Memories of model WWII airplane

As I had written before, Dad had purchased a complicated stick model airplane kit for me when I was 6 years old. It was early 1942. World War II had just started for the U.S.

The kit, for modelers age 14 and older, was of a little-known early World War II aircraft known as a Vultee Vengeance torpedo bomber. It was way above my abilities to put it together, and I was eager to have someone build it for me.

Dad asked about to see who might be able to do that task. Finally, Mom’s cleaning lady knew of a 14-year-old kid (Paul) who lived on Laird Avenue who was quite the expert at building stick models. He agreed to build it — for a fee, and I became a frequent visitor of his.

Every week after Sunday school I would walk exactly 2 1/2 miles from Emmanuel Lutheran Church at Buckeye and Cherry on the west side of Warren to my home next to the water tower on Genesee Avenue. Conveniently, my modeler friend’s Laird Avenue home was right on the way.

Progress was extremely slow but steady. After over a year and a half, the model was finished — and quite skillfully done. It was mid-1943. The plane had a three-foot wingspan with the wings covered with fragile orange tissue paper and the fuselage a complementary yellow. I had no idea how much Paul had been paid.

Dad carefully strung it up from the ceiling light in my bedroom, and there it would stay. It never moved. It just hung there. I couldn’t play with it.
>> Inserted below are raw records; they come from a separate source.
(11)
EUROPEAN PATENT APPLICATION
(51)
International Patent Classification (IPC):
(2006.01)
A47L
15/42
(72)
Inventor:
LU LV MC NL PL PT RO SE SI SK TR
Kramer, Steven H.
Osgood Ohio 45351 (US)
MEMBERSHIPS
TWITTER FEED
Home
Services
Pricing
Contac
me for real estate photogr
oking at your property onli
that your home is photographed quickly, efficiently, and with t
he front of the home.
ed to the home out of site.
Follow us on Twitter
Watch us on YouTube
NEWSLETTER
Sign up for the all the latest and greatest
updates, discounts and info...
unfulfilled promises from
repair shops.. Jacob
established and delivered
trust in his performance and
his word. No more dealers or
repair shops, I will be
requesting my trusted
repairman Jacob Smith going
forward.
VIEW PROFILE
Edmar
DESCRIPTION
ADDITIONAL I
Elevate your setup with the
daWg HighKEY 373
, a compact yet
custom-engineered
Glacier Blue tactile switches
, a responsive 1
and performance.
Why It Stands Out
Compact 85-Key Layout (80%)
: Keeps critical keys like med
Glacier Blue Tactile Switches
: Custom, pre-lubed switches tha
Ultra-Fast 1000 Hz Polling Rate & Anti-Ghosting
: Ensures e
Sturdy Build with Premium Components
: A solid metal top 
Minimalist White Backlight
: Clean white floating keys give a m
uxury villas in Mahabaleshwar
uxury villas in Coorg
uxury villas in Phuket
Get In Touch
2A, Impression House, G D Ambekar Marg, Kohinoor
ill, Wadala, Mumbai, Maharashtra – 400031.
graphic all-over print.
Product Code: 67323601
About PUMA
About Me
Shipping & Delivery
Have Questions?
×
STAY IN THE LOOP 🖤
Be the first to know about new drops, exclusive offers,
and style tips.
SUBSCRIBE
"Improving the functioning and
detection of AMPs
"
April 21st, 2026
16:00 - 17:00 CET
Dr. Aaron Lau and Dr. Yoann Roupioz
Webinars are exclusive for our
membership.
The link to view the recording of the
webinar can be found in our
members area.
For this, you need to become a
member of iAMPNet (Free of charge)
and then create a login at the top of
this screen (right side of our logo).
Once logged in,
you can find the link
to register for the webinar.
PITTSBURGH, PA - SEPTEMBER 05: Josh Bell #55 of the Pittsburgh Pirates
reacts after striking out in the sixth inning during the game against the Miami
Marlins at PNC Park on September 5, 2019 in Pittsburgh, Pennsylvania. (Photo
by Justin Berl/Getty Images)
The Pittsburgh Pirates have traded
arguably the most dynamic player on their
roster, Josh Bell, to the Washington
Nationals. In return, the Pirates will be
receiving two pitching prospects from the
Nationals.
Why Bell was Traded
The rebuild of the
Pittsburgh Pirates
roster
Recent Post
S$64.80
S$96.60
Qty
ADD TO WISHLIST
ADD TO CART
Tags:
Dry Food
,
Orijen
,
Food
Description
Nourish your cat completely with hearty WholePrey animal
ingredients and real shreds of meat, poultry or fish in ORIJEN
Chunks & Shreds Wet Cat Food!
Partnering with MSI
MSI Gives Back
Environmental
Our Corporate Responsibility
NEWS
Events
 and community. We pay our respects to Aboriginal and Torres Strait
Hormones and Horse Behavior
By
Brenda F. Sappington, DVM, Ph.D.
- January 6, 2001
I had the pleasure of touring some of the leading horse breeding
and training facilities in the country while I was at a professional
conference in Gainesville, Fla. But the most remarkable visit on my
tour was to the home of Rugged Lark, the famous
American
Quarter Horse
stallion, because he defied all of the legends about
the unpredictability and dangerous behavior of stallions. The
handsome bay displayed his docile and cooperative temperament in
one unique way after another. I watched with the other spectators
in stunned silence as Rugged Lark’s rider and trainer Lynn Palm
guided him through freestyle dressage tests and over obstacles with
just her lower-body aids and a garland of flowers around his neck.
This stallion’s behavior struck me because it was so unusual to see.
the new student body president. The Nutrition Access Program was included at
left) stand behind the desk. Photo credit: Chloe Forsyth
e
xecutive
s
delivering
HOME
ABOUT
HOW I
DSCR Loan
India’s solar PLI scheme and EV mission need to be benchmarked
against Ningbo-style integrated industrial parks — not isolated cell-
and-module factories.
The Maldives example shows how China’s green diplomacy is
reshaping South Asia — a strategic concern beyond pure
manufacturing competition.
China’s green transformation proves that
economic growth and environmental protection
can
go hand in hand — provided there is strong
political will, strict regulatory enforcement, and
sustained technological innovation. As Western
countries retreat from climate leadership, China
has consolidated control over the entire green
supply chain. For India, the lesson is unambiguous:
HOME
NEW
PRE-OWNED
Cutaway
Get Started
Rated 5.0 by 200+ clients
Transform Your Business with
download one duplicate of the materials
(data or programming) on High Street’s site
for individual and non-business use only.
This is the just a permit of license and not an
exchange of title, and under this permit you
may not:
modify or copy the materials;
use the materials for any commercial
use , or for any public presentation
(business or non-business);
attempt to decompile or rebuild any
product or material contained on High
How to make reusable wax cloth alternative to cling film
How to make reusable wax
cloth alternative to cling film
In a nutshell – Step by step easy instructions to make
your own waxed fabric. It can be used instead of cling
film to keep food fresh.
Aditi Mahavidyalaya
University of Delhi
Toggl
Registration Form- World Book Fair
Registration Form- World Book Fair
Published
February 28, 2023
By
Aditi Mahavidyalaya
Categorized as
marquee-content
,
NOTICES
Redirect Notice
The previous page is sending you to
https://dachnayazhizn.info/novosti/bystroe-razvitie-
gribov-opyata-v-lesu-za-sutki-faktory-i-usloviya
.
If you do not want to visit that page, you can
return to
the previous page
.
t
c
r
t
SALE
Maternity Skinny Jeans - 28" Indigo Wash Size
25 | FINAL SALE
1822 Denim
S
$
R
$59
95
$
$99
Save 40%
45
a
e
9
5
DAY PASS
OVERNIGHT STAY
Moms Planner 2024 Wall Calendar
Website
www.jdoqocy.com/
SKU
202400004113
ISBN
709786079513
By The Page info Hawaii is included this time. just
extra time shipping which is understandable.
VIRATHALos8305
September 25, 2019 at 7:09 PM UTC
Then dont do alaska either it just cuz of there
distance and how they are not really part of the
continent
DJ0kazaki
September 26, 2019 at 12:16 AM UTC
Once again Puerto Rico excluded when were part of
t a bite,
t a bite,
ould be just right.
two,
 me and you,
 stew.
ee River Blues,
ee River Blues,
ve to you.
I listened to Hop Harrigan and Captain Midnight serials on the radio. Their stories told of airplane battles in the sky and how American fighting planes would encounter severe battle damage and would limp back to their bases with wings and fuselages full of holes.

I had an archery set with metal-tipped arrows that just beckoned to me. Voicing the sounds of machine guns and ack-ack (anti-aircraft artillery fire), I stabbed the tissue paper covering of that model airplane with those arrows. There. That’s how I imagined a little battle damage would look.

Over the days and weeks that followed, I continued to perforate that model airplane, accompanied by my appropriate sound effects.

One day, Mom discovered the battle damage my Vultee Vengeance had sustained. Boy, was she angry!

After a thorough chewing out, my punishment was to weed the flower beds (there were many) for several weeks.

I had Dad take the plane down from the ceiling light. I unsuccessfully tried to patch the holes with flour-based papier-mache.

I soon lost interest and stored the plane in the garage, where the mice feasted on it. I placed that wreck of a model airplane in the trash burner. Maybe that’s how the flaming remains would have looked if it had gotten a direct hit from enemy fire.

Later in life, I was taking U.S. Army anti-aircraft artillery training and was practice-firing at an RCAT, or Radio-Controlled Air Target. Through some miracle, I hit it! It came fluttering down out there on the firing range. All the other trainees were shouting and whistling.

That RCAT had some mild damage which was quickly repaired. Everybody was pretty happy about my feat, and nobody told me that I would have to weed the flower beds!